In “The Great Baseball Revolt,” Robert B. Ross examines the environment in the early days of professional baseball in the United States that led to the formation of the Brotherhood of Professional Baseball Players organizing the Players’ League in 1890. The new league formed to counter National League’s and American Association’s control of the players, offering them to play in a league void of the dreaded reserve clause, and giving ballplayers shared ownership of their team.


The author does a fantastic job of summarizing the control mechanisms employed by the owners to keep the players under their thumbs. The owners maintained local monopolies, territorial rights to exclude competition. The owners controlled player movement with the reserve clause, and buying and selling talent. As noted in the book, owners would require players to purchase, clean, and replace their uniforms. Teams charged players fifty cents per day for travel expenses on road trips. Often times, players were fined for profanity and even blacklisted for trivial offenses. Chicago owner Albert Spalding even hired Pinkerton agents to spy on his own players.

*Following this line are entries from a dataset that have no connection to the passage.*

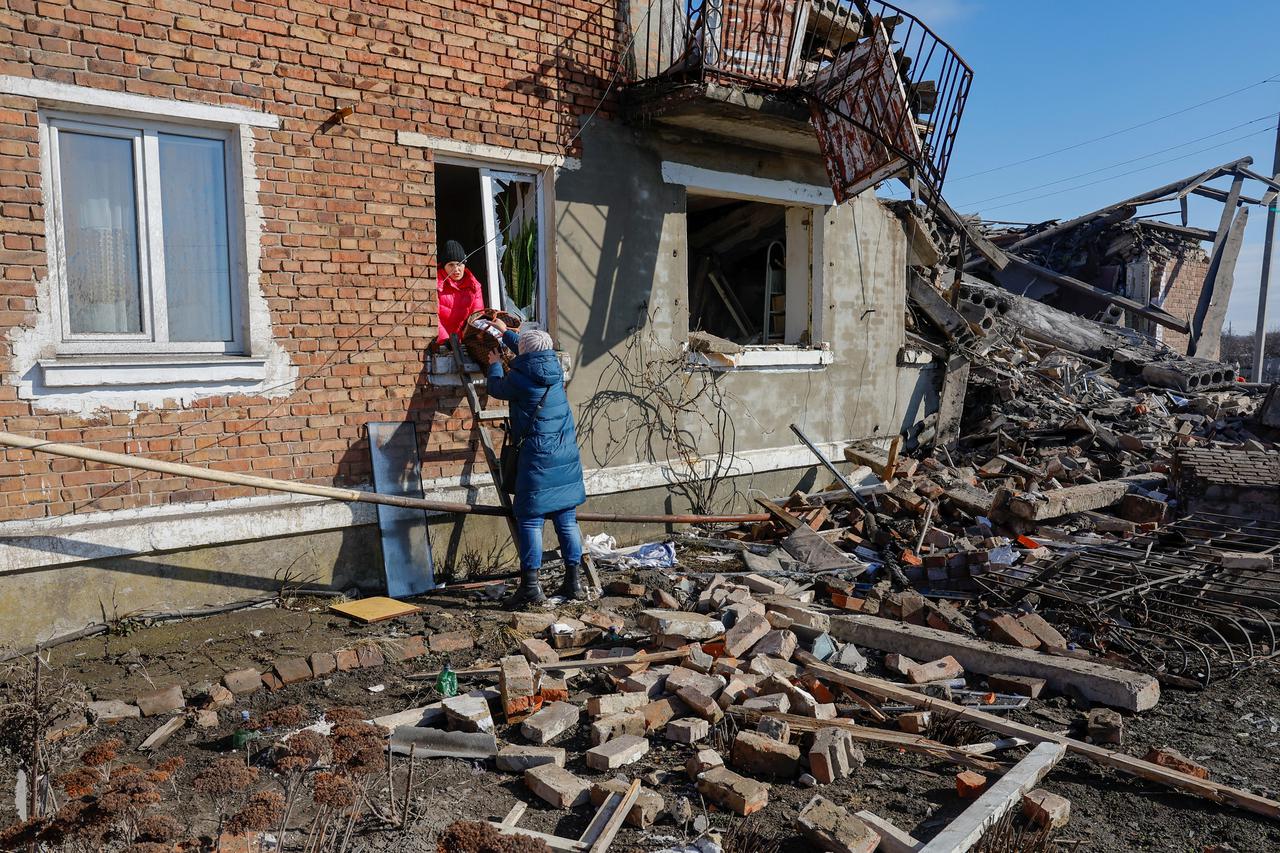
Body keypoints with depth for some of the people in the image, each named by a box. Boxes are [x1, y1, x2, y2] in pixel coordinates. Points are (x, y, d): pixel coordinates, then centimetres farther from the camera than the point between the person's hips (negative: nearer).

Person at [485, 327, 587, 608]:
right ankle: (574, 581, 14)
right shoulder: (554, 366, 7)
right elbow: (534, 352, 27)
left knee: (530, 520, -2)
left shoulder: (519, 377, -10)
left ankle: (531, 586, -3)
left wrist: (495, 365, 30)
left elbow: (496, 389, 11)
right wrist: (505, 333, 40)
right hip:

Led by the versatile John Montgomery Ward, the Players’ League outdrew the Nation League in 1890. However, Ross documents the reasons why the league only survived one season. The Pittsburgh franchise was so financially strapped, and turned to amateur players as replacements to cut costs and finish out the season. In the end, only the Boston franchise turned a marginal profit, leaving the league in the red. The stronger teams would merge with their National League counterparts. As Ross points out, in the coming years, the average player’s salaries declined.


Ross does a superb job establishing the Players’ League’s legacy in baseball history, and describing the aftermath of its demise. In my humble opinion, Ross hits a home run with “The Great Baseball Revolt.”